### TASK DIRECTIONS
In the stretch of the entries from the line containing "reiniciado o jogo." through the line containing "Escolhendo a *opção", update every "jogador" to "usuário". Return only those lines, otherwise unchanged.

----------

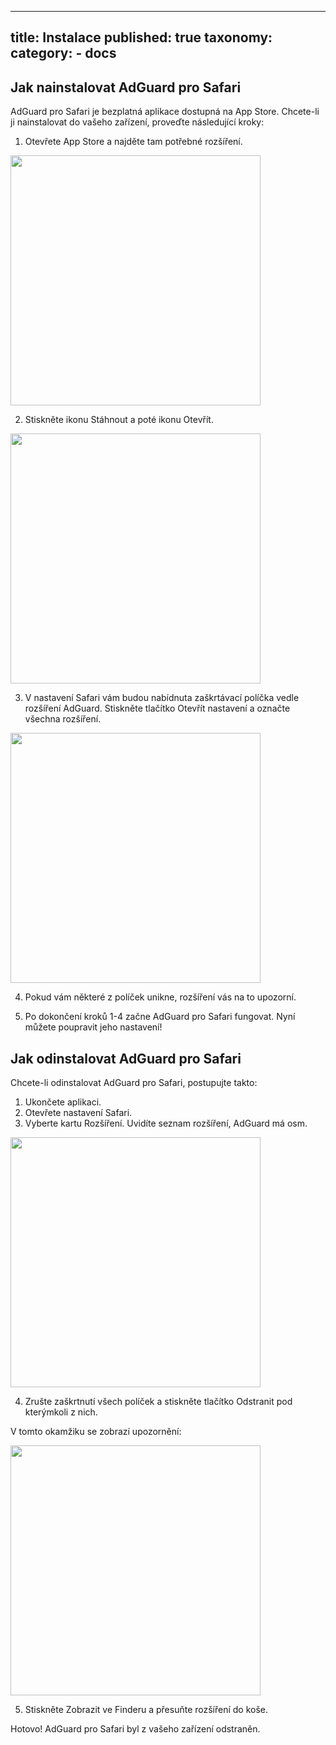 ---
 title: Instalace
 published: true
 taxonomy:
     category:
         - docs
 ---

 ## Jak nainstalovat AdGuard pro Safari
 AdGuard pro Safari je bezplatná aplikace dostupná na App Store. Chcete-li ji nainstalovat do vašeho zařízení, proveďte následující kroky:

 1. Otevřete App Store a najděte tam potřebné rozšíření.

 <img src = "https://cdn.adguard.com/public/Adguard/kb/installation/Safari/search.png" width = "400" />

 2. Stiskněte ikonu Stáhnout a poté ikonu Otevřít.

 <img src = "https://cdn.adguard.com/public/Adguard/kb/installation/Safari/open.png" width = "400" />

 3. V nastavení Safari vám budou nabídnuta zaškrtávací políčka vedle rozšíření AdGuard. Stiskněte tlačítko Otevřít nastavení a označte všechna rozšíření.

 <img src = "https://cdn.adguard.com/public/Adguard/kb/installation/Safari/notif.png" width = "400" />

 4. Pokud vám některé z políček unikne, rozšíření vás na to upozorní.

 5. Po dokončení kroků 1-4 začne AdGuard pro Safari fungovat. Nyní můžete poupravit jeho nastavení!


 ## Jak odinstalovat AdGuard pro Safari
 Chcete-li odinstalovat AdGuard pro Safari, postupujte takto:

 1. Ukončete aplikaci.
 2. Otevřete nastavení Safari.
 3. Vyberte kartu Rozšíření. Uvidíte seznam rozšíření, AdGuard má osm.

 <img src = "https://cdn.adguard.com/public/Adguard/kb/installation/Safari/extensionschecked.png" width = "400" />

 4. Zrušte zaškrtnutí všech políček a stiskněte tlačítko Odstranit pod kterýmkoli z nich.

 V tomto okamžiku se zobrazí upozornění:

 <img src = "https://cdn.adguard.com/public/Adguard/kb/installation/Safari/showinfinder.png" width = "400" />

 5. Stiskněte Zobrazit ve Finderu a přesuňte rozšíření do koše.

 Hotovo! AdGuard pro Safari byl z vašeho zařízení odstraněn.
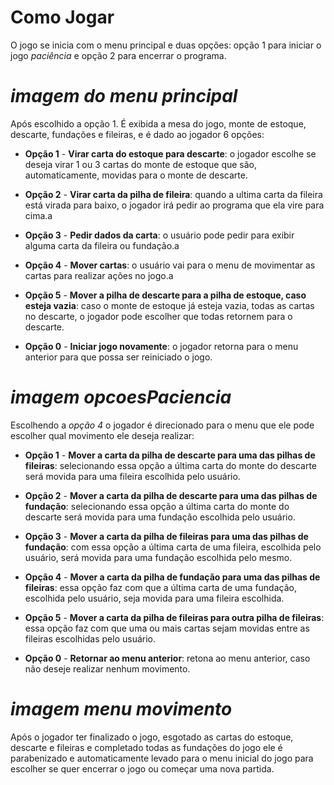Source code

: # **Como Jogar**

O jogo se inicia com o menu principal e duas opções: opção 1 para iniciar o jogo *paciência* e opção 2 para encerrar o programa.

# *imagem do menu principal*

Após escolhido a opção 1. É exibida a mesa do jogo, monte de estoque, descarte, fundações e fileiras, e é dado ao jogador 6 opções: 

* **Opção 1** - **Virar carta do estoque para descarte**: o jogador escolhe se deseja virar 1 ou 3 cartas do monte de estoque que são, automaticamente, movidas para o monte de descarte.

* **Opção 2** - **Virar carta da pilha de fileira**: quando a ultima carta da fileira está virada para baixo, o jogador irá pedir ao programa que ela vire para cima.a

* **Opção 3** - **Pedir dados da carta**: o usuário pode pedir para exibir alguma carta da fileira ou fundação.a

* **Opção 4** - **Mover cartas**: o usuário vai para o menu de movimentar as cartas para realizar ações no jogo.a

* **Opção 5** - **Mover a pilha de descarte para a pilha de estoque, caso esteja vazia**: caso o monte de estoque já esteja vazia, todas as cartas no descarte, o jogador pode escolher que todas retornem para o descarte.

* **Opção 0** - **Iniciar jogo novamente**: o jogador retorna para o menu anterior para que possa ser reiniciado o jogo. 

# *imagem opcoesPaciencia*

Escolhendo a *opção 4* o jogador é direcionado para o menu que ele pode escolher qual movimento ele deseja realizar:

* **Opção 1** - **Mover a carta da pilha de descarte para uma das pilhas de fileiras**: selecionando essa opção a última carta do monte do descarte será movida para uma fileira escolhida pelo usuário.

* **Opção 2** - **Mover a carta da pilha de descarte para uma das pilhas de fundação**: selecionando essa opção a última carta do monte do descarte será movida para uma fundação escolhida pelo usuário.

* **Opção 3** - **Mover a carta da pilha de fileiras para uma das pilhas de fundação**: com essa opção a última carta de uma fileira, escolhida pelo usuário, será movida para uma fundação escolhida pelo mesmo.

* **Opção 4** - **Mover a carta da pilha de fundação para uma das pilhas de fileiras**: essa opção faz com que a última carta de uma fundação, escolhida pelo usuário, seja movida para uma fileira escolhida.

* **Opção 5** - **Mover a carta da pilha de fileiras para outra pilha de fileiras**: essa opção faz com que uma ou mais cartas sejam movidas entre as fileiras escolhidas pelo usuário.

* **Opção 0** - **Retornar ao menu anterior**: retona ao menu anterior, caso não deseje realizar nenhum movimento.

# *imagem menu movimento*

Após o jogador ter finalizado o jogo, esgotado as cartas do estoque, descarte e fileiras e completado todas as fundações do jogo ele é parabenizado e automaticamente levado para o menu inicial do jogo para escolher se quer encerrar o jogo ou começar uma nova partida.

----------

### SOLVED PROBLEM
* **Opção 0** - **Iniciar jogo novamente**: o usuário retorna para o menu anterior para que possa ser reiniciado o jogo. 

# *imagem opcoesPaciencia*

Escolhendo a *opção 4* o usuário é direcionado para o menu que ele pode escolher qual movimento ele deseja realizar:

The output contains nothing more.